## What the exercise asks
Give every line of the material back exactly, images removed.

## Data provided
*** Begin section ***

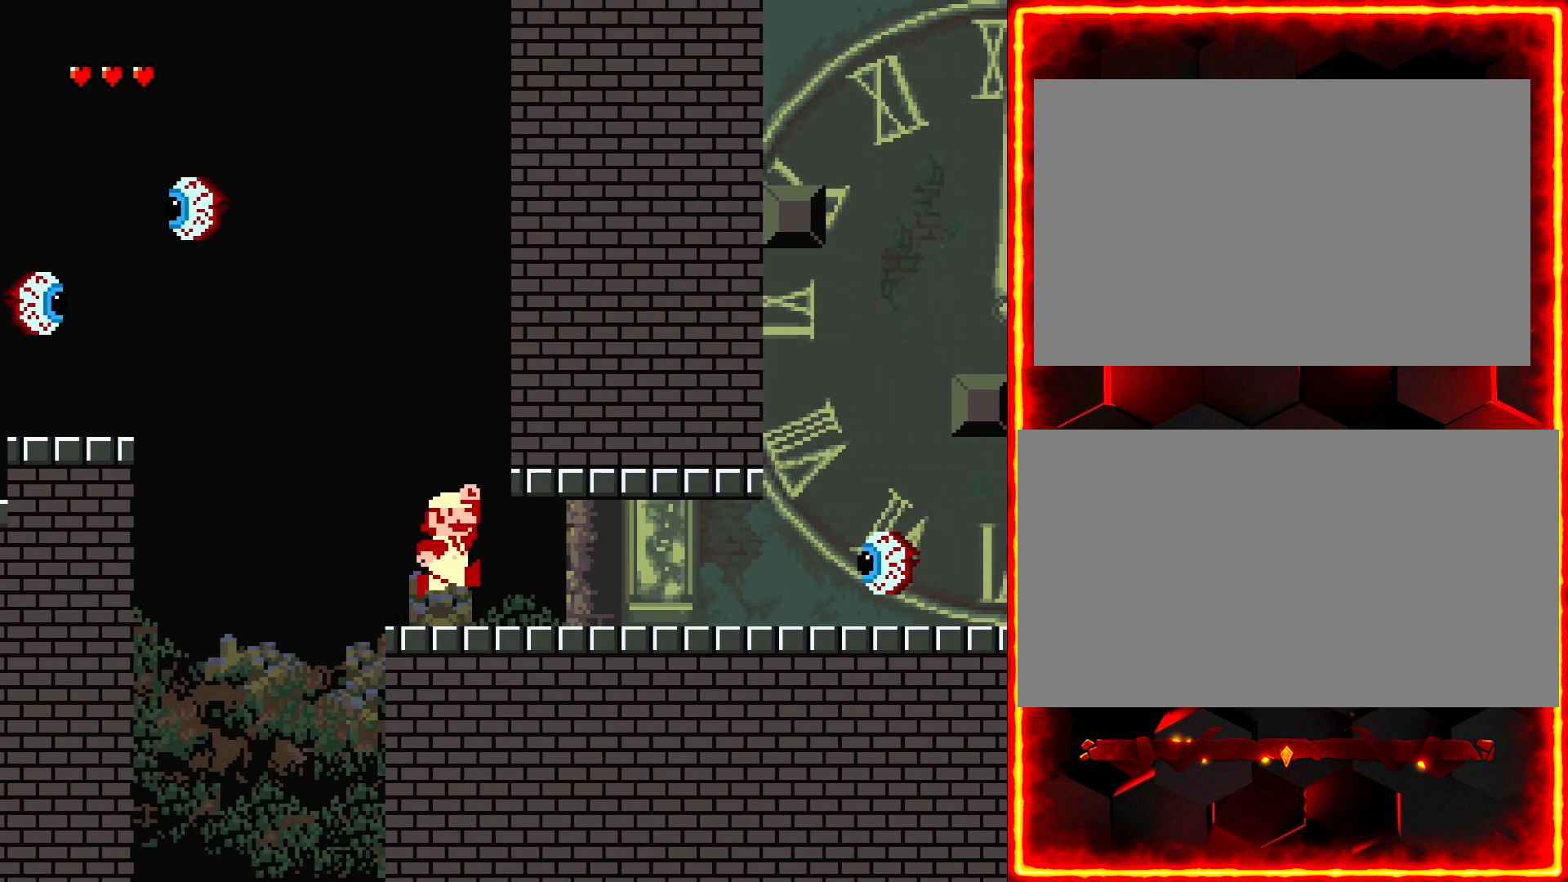
{"buttons": ["Y"], "events": [[183, "DPAD_LEFT", "down"], [500, "DPAD_LEFT", "up"]]}
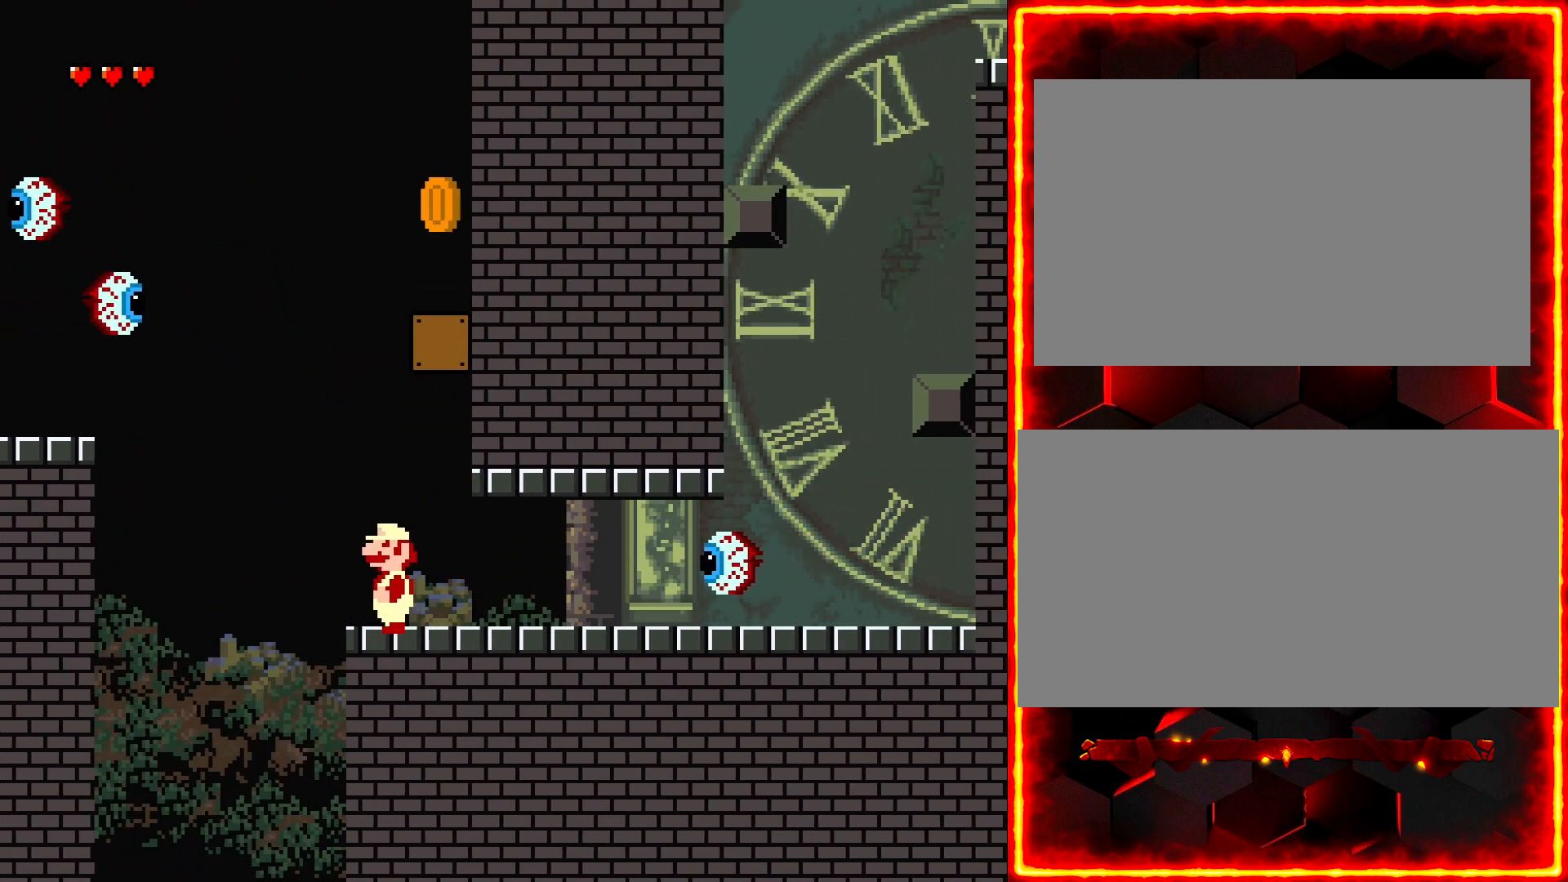
{"buttons": ["Y", "DPAD_RIGHT"], "events": [[50, "DPAD_RIGHT", "down"]]}
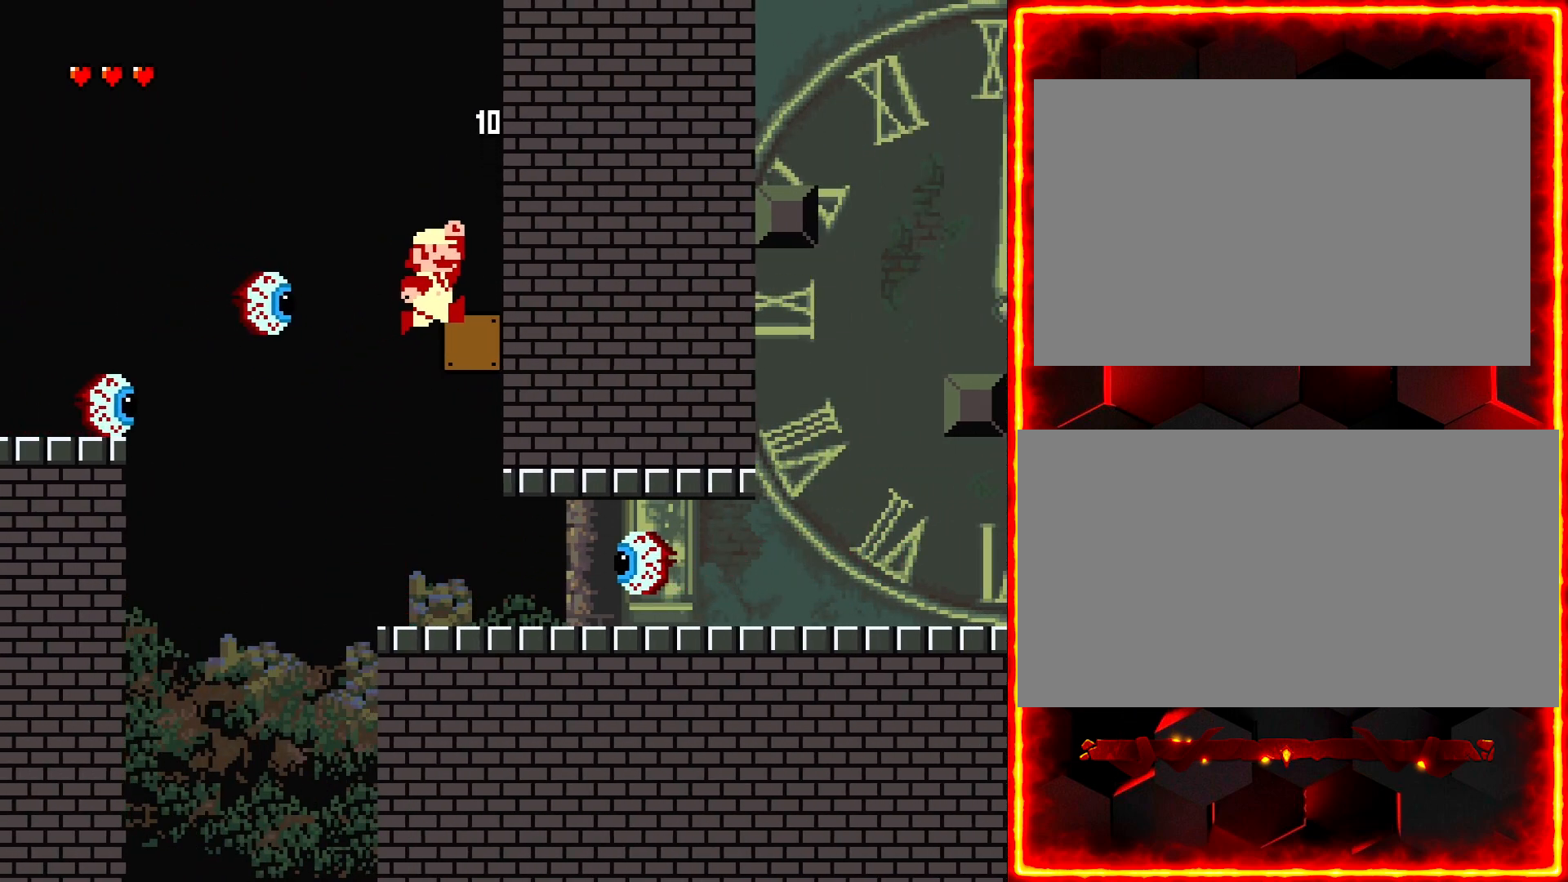
{"buttons": [], "events": [[367, "DPAD_RIGHT", "up"], [417, "Y", "up"]]}
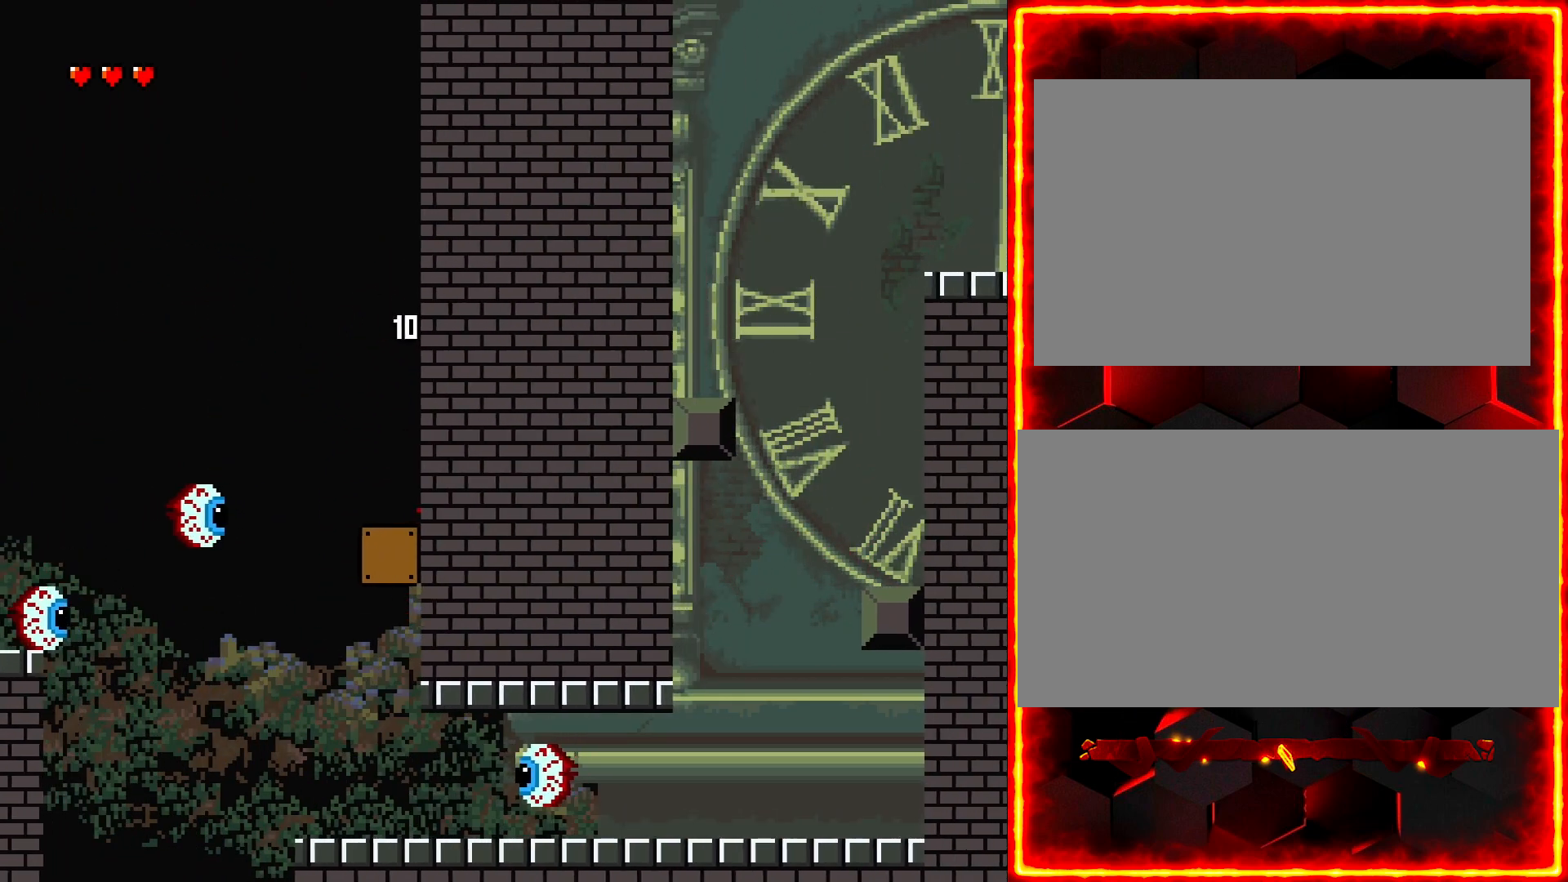
{"buttons": [], "events": []}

*** End section ***

## The answer
{"buttons": ["Y"], "events": [[183, "DPAD_LEFT", "down"], [500, "DPAD_LEFT", "up"]]}
{"buttons": ["Y", "DPAD_RIGHT"], "events": [[50, "DPAD_RIGHT", "down"]]}
{"buttons": [], "events": [[367, "DPAD_RIGHT", "up"], [417, "Y", "up"]]}
{"buttons": [], "events": []}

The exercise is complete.